* Task: Going line by line through the records below, count those with the word "Paste" and give only the count.

* Provided entries:
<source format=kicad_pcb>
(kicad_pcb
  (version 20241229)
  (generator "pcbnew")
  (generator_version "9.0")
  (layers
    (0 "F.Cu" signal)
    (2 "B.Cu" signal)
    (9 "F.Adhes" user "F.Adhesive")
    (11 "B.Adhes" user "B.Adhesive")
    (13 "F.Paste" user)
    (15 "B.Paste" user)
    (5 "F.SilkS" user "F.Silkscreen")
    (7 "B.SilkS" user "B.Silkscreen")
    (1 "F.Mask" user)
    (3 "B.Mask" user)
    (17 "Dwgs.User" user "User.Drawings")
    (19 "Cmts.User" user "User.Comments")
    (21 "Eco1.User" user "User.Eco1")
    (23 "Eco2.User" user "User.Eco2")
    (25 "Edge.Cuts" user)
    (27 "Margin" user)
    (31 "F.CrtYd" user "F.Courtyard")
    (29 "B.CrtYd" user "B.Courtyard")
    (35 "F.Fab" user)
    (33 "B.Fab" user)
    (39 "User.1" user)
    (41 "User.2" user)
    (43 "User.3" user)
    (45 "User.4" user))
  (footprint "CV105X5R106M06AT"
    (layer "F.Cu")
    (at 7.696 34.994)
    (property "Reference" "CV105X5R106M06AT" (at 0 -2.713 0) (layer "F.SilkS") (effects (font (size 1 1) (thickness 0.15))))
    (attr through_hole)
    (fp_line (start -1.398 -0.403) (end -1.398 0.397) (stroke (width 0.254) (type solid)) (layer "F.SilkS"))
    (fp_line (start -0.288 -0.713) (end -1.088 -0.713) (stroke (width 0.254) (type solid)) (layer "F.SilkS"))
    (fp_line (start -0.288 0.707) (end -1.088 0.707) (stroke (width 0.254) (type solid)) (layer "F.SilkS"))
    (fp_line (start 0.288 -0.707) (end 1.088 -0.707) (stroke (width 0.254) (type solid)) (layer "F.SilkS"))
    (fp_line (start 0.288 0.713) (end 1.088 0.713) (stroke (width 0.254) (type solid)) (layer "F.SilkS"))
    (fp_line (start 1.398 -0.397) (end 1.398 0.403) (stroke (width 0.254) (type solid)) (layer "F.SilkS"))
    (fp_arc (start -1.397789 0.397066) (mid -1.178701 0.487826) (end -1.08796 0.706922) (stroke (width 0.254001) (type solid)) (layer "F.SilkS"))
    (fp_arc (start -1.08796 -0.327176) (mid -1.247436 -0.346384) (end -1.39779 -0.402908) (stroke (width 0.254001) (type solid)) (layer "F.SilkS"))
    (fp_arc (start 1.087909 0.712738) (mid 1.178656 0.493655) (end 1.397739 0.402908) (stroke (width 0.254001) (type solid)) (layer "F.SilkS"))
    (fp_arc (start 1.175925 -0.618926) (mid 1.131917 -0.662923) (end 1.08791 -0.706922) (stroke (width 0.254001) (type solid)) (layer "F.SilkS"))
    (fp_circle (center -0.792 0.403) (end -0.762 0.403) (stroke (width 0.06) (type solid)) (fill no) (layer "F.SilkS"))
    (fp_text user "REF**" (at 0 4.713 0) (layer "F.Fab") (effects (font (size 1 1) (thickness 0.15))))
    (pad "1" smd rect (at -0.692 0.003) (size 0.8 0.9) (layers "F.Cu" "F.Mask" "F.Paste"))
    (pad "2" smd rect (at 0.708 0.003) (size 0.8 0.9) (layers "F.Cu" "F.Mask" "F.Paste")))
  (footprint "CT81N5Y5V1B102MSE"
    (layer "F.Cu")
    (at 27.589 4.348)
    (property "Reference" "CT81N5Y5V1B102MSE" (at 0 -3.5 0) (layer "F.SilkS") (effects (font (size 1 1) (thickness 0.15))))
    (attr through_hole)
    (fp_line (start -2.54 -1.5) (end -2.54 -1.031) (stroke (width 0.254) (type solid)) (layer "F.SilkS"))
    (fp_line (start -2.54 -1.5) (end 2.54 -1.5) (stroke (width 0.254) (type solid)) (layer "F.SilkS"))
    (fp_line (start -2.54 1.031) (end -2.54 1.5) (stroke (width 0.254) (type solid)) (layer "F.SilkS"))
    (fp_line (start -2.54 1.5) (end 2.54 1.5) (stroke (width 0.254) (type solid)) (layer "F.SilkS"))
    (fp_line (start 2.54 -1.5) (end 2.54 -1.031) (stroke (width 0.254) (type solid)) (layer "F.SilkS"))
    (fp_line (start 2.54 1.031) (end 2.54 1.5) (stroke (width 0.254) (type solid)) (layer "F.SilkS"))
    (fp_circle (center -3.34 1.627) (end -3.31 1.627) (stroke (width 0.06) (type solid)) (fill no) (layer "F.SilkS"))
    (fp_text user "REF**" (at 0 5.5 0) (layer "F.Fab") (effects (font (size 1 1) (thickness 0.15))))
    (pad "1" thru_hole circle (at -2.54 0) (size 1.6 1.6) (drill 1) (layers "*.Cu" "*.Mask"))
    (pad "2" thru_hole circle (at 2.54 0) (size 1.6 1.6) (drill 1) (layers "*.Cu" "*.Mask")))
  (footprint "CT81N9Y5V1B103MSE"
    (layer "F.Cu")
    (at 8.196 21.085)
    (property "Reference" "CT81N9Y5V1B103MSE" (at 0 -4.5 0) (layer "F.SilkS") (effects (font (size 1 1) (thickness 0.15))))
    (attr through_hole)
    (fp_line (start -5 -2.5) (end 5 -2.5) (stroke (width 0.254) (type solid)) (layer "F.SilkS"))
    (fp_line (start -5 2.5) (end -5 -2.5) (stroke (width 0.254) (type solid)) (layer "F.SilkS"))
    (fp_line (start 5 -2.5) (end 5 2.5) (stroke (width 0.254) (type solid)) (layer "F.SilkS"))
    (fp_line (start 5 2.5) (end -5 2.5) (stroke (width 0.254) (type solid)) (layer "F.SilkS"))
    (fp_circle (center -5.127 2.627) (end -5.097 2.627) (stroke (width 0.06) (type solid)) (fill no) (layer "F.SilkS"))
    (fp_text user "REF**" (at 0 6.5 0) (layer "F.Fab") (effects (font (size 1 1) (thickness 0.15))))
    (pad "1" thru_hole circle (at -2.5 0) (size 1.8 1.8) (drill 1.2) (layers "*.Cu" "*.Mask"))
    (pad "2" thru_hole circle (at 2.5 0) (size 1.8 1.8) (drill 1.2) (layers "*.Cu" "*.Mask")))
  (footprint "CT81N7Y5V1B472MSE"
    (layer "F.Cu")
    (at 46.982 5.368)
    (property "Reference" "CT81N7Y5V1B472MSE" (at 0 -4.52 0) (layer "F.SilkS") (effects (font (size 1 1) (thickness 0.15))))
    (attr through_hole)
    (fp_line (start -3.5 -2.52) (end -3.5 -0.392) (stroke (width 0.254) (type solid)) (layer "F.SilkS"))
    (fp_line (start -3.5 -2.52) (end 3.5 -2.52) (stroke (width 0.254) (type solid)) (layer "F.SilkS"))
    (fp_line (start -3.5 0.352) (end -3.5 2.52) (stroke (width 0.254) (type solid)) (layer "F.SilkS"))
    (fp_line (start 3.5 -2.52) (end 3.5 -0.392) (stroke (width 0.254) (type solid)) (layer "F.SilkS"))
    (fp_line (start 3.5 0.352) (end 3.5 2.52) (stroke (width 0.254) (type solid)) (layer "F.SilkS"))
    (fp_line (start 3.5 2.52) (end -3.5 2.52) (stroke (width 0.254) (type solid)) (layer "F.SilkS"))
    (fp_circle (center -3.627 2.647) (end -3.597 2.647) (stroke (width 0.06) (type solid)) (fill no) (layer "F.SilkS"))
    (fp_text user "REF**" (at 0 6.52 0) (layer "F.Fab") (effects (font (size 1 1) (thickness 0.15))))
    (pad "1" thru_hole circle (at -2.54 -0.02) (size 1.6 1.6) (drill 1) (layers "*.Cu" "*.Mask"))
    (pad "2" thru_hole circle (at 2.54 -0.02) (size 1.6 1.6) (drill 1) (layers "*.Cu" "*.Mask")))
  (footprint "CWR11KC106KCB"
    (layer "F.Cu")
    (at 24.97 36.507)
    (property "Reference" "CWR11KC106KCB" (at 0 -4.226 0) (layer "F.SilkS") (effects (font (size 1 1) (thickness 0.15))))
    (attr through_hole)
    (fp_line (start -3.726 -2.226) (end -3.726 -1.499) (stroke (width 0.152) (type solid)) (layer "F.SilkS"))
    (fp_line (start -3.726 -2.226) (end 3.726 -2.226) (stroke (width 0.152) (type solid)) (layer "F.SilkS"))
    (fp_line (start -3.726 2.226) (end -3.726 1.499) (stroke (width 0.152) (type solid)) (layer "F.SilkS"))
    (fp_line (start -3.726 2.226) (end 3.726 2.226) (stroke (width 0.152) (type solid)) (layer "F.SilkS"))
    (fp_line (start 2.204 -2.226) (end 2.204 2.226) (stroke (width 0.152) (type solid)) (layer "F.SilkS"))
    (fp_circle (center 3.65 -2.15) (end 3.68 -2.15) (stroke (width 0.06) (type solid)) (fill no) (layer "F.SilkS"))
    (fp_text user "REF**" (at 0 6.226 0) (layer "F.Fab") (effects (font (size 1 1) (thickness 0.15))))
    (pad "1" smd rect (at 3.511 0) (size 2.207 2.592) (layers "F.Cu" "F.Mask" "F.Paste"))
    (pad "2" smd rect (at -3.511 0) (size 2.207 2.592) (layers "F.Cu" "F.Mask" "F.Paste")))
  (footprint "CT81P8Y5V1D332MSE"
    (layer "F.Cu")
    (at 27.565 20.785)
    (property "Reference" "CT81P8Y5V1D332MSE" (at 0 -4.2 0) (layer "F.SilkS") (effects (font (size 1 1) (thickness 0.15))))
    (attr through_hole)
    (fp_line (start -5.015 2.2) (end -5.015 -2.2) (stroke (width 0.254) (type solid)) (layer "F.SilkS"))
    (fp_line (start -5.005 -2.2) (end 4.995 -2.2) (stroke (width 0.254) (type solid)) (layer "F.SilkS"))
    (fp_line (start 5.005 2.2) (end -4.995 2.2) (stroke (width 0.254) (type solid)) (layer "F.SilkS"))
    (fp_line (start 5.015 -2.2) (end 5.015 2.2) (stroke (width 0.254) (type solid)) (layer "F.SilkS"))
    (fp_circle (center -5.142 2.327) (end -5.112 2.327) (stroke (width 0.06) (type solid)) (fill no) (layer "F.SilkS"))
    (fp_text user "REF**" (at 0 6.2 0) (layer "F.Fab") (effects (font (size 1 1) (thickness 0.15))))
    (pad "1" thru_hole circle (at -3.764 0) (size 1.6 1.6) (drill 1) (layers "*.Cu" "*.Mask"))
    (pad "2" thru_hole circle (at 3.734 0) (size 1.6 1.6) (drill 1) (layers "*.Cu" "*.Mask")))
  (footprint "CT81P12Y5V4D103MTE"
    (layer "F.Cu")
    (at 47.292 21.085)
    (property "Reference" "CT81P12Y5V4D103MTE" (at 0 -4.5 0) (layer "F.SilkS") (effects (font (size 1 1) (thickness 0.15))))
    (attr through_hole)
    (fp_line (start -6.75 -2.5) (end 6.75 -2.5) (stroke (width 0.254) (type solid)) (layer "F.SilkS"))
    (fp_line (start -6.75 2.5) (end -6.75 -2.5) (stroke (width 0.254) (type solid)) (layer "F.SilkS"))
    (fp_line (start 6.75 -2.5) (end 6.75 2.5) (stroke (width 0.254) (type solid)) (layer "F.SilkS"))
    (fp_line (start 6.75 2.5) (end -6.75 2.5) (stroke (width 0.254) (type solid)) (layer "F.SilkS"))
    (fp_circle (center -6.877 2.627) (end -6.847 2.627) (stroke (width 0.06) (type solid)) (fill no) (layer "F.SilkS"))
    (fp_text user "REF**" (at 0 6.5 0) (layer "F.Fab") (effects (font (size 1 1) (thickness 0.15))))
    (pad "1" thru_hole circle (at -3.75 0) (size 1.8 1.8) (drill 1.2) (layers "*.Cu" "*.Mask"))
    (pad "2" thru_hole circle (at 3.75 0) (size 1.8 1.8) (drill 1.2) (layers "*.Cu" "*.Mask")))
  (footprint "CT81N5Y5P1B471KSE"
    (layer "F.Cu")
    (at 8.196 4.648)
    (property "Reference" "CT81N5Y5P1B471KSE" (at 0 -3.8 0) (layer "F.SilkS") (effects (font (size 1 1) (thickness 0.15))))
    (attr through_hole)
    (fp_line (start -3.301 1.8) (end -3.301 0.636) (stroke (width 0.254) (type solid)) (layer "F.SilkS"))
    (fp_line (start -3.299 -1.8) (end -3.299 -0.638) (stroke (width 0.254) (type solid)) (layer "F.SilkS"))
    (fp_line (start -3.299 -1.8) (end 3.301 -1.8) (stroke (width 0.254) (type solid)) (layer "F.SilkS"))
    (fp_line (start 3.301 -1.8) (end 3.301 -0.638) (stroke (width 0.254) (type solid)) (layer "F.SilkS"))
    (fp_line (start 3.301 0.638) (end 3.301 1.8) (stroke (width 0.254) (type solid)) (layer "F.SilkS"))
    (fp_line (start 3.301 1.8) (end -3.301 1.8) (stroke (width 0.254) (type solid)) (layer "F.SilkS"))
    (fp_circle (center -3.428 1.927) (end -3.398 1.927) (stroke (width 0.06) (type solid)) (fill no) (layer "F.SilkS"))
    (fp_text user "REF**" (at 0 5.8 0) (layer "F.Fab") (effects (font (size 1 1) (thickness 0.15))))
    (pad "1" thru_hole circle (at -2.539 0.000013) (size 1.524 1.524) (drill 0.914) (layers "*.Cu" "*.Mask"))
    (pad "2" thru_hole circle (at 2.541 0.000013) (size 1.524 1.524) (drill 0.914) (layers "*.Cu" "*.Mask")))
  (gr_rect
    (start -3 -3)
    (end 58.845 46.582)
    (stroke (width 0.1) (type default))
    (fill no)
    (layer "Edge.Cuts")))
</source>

* Answer to the exercise: 6